In der modernen Metropole Berlin sollte es heute selbstverständlich sein, dass störender und gefährlicher Autoverkehr aus der Flaniermeile der Straße Unter den Linden weitestgehend verbannt wird. Der Fußgängerbereich am Brandenburger Tor und zudem die häufigen Sperrungen der Straße des 17. Juni für Kraftfahrzeuge belegen, dass Berlin an dieser Stelle möglicherweise gar keine so breit trassierte geradlinig geführte Verbindung für den motorisierten Individualverkehr durch den Stadtkern benötigt.

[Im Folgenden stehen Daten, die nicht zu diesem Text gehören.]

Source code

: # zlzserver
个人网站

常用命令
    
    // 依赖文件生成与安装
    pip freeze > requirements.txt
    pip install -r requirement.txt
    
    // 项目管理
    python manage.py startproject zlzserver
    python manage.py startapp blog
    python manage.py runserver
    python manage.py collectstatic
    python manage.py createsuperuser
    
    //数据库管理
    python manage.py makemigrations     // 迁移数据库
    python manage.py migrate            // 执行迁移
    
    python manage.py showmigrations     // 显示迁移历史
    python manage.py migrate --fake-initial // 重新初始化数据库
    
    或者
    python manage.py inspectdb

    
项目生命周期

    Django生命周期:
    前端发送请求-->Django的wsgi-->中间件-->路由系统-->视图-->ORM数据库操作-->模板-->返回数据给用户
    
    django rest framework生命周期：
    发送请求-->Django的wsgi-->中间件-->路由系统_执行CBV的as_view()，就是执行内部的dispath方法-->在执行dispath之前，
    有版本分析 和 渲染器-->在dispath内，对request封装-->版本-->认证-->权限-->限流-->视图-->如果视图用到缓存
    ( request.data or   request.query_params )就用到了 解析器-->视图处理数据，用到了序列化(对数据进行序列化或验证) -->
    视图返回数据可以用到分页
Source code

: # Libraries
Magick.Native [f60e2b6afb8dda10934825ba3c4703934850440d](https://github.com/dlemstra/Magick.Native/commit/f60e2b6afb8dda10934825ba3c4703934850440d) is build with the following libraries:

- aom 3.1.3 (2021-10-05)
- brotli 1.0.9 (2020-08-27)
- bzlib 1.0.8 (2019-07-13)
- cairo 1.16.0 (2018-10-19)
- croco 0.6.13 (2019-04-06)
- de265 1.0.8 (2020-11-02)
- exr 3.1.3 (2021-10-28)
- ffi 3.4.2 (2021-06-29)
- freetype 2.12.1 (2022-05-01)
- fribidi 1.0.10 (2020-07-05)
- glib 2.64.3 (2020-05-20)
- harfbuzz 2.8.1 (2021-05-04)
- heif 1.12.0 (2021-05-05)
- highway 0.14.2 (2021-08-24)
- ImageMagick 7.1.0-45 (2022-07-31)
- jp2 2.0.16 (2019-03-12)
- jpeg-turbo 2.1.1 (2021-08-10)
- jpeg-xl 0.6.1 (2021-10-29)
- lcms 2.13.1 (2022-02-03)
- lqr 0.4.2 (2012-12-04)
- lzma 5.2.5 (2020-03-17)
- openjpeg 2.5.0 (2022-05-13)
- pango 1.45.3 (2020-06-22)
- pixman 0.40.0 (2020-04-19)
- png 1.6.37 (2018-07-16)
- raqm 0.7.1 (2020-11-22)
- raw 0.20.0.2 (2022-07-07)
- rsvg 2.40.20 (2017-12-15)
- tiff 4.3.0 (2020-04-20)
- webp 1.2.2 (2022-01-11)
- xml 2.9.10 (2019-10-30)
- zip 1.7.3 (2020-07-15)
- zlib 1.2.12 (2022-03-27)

Es sollte zumindest geprüft werden, ob die Kapazitäten der Französischen Straße und der Leipziger Straße im Süden und der Torstraße im Norden nicht ausreichend sind und mit einer Verknappung der zur Verfügung gestellten Fahrflächen der MIV im Kernbereich der Stadt zu begrenzen ist.

Quellen:

  1. Richtlinien für die Anlage von Stadtstraßen RASt 06, Forschungsgesellschaft für Strassen- und Verkehrswesen FGSV (Hrsg.), Ausgabe 2006, 6.2.1.1
  2. Empfehlungen für Fußverkehrsanlagen EFA, Forschungsgesellschaft für Strassen- und Verkehrswesen FGSV (Hrsg.), Ausgabe 2002, 3.3.6.1, Bild 12
  3. siehe Schwab, Arndt unter www.strassen-fuer-alle.de > Shared Space > Shared Space genauer vor Ort untersucht, aus mobilogisch! Zeitschrift für Ökologie, Politik Bewegung, Ausgabe 1/11, S.43. Die Opernplatz-Überfahrt hatte vor dem Umbau ein Kraftfahrzeug-Aufkommen (DTV) von ca. 20.000 Kfz/Tag und danach von etwa 14.000 Kfz/Tag.